OK, guys, what about it? No sin in our marriages? We can sound so self-righteous, but let's be honest. That's what Jesus demanded when some of them dragged a woman in front of him who had been caught in adultery. "Teacher," they said, "this woman has been caught in the very act" (John 8:4). This was clearly forbidden and they had the required witnesses to prove it (Deut.17:2-7). Given that, they had the responsibility to stone her to death. So what did this vaunted teacher from Galilee have to say about that? Was he going to stand up for the institution of marriage and protect the community? Notice that they didn't drag the man along with the woman.

Jesus said nothing for a time, but merely scratched in the ground with his finger. Then he stood and spoke directly to the men who had dragged her out there. "Let him who is without sin among you be the first to throw a stone at her," He said. Then he bent down and began to scratch again.

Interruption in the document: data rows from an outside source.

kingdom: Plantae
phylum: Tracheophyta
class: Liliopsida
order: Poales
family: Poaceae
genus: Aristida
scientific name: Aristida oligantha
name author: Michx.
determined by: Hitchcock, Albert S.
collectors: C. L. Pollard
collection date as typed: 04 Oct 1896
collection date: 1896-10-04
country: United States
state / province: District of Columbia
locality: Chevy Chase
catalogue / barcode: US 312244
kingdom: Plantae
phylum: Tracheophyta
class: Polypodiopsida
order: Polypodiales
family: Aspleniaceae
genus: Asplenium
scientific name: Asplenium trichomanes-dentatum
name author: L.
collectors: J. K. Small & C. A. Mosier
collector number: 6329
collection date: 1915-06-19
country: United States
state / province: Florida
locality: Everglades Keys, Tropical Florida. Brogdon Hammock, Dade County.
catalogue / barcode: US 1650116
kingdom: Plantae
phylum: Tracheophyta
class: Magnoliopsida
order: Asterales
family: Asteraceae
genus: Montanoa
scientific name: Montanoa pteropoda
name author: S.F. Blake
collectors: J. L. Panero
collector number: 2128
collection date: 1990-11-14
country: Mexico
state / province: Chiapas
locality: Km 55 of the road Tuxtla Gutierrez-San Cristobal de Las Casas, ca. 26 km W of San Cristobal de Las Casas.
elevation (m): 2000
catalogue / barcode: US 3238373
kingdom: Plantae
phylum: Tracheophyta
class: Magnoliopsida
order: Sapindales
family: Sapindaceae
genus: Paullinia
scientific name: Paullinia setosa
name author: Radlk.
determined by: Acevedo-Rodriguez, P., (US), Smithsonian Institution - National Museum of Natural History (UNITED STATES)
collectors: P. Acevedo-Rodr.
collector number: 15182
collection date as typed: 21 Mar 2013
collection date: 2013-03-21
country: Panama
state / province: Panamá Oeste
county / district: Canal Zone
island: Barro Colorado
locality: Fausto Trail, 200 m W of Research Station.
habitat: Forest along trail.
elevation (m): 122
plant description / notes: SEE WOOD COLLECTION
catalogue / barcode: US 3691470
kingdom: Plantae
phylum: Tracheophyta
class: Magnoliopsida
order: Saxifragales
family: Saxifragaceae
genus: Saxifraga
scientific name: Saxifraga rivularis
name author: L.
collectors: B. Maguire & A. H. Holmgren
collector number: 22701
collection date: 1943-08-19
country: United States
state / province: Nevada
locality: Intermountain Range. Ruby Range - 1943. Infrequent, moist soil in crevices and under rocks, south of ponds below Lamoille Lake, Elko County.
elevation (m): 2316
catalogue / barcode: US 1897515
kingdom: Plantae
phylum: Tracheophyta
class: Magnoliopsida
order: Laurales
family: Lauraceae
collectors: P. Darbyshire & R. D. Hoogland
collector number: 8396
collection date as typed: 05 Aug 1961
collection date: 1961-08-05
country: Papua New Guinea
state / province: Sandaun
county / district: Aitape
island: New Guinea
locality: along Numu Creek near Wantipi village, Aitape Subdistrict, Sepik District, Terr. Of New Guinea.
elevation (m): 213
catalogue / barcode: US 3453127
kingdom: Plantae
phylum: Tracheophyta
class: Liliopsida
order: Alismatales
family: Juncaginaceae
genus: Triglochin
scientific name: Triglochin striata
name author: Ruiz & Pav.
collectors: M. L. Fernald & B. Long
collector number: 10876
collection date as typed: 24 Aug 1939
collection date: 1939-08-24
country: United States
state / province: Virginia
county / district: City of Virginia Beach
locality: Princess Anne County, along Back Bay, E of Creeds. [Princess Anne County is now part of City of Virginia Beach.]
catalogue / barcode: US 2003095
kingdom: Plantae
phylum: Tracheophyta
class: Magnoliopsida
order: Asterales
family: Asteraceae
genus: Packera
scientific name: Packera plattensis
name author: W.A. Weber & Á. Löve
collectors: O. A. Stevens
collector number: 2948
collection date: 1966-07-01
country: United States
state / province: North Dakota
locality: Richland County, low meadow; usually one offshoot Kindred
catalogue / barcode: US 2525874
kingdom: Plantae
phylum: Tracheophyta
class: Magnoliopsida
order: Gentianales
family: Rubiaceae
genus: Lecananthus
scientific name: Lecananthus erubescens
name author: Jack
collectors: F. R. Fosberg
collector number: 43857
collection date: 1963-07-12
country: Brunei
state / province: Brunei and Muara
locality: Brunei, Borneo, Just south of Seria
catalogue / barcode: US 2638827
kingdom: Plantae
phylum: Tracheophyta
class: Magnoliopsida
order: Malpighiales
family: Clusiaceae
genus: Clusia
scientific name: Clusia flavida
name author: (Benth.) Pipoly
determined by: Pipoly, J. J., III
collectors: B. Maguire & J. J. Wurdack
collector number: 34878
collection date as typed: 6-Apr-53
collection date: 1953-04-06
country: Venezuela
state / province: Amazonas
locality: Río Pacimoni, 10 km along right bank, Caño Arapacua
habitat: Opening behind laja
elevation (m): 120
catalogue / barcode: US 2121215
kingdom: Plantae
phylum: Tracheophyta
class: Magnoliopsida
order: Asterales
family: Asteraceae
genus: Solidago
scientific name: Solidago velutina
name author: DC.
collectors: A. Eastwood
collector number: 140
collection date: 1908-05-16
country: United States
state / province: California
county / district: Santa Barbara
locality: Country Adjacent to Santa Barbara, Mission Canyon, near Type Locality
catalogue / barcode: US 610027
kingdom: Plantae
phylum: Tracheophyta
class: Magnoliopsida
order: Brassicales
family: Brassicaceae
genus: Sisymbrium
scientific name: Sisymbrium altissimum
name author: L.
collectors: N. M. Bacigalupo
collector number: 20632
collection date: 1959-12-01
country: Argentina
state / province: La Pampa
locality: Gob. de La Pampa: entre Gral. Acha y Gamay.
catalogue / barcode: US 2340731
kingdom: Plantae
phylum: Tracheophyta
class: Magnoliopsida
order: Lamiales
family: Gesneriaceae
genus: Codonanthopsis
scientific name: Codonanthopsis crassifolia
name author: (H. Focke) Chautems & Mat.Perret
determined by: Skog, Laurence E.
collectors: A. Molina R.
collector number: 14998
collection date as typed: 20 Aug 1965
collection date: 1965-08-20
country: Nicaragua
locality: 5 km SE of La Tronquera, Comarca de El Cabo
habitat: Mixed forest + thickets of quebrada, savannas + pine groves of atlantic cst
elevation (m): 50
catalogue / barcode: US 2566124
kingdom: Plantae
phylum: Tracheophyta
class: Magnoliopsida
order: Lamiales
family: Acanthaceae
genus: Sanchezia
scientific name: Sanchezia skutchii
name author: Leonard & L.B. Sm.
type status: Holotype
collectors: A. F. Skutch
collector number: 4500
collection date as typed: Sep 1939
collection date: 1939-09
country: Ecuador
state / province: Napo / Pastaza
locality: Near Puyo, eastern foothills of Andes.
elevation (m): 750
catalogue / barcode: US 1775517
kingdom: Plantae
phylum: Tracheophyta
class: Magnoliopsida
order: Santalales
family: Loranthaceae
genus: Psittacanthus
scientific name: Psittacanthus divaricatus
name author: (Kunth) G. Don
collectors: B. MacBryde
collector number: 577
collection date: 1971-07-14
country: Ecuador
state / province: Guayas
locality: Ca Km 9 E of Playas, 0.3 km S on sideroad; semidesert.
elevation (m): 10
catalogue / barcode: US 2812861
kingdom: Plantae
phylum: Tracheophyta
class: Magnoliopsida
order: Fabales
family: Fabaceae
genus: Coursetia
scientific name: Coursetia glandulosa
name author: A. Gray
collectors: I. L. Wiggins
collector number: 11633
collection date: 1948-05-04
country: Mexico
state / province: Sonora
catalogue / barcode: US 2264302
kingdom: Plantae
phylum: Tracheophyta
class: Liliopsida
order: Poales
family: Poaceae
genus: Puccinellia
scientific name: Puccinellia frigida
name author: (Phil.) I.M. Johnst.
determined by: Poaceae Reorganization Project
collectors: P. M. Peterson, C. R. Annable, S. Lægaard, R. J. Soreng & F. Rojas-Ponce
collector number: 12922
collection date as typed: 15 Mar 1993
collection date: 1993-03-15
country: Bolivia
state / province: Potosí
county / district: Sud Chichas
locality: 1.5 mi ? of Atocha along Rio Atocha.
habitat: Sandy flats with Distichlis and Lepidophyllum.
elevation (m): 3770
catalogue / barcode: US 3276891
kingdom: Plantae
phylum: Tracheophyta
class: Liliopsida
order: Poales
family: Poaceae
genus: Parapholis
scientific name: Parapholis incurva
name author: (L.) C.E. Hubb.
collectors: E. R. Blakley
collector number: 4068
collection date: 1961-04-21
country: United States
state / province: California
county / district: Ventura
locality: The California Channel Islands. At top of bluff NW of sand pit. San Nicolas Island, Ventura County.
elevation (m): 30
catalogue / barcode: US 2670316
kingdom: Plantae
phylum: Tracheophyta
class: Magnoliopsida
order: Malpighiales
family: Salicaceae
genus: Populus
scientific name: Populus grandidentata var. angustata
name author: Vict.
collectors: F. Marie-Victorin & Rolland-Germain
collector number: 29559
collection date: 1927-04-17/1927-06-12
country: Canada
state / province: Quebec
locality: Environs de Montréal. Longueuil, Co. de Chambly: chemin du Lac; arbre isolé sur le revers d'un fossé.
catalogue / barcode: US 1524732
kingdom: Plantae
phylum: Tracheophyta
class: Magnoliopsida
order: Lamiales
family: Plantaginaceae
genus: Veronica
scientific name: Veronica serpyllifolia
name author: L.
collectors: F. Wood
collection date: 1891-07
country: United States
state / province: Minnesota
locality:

The older men were the first to leave. They knew their own hearts better than the others. One by one they walked away. And then so did the young men until there was no one left. When Jesus finally asked her where her accusers were she replied that there were none. "Neither do I accuse you," He said. "Go and sin no more."

Yes, she had sinned. She had broken her marriage vows. But so had all those men who condemned her. This is critical as we proceed with this discussion of marriage and divorce. We husbands and wives are all guilty of sinning against one another and against God. But in Christ we who are forgiven again and again forgive one another—even for adultery.

Is there ever then any reason for divorce? More on this the next time. 




1 comment:

  1. I have been in a marriage for 28 years and my husband verbally and emotionally abuses me daily. When other people are around his whole demeanor changes and he is attentive to me and speaks highly of me. When we are out of earshot of our friends the verbal abuse begins. He is always angry at me. I am 63 years old now and do not want to be alone, but find myself dreaming of starting a new life away from this mental abuse. What does the Lord teach about a woman divorcing her husband because he does not love her?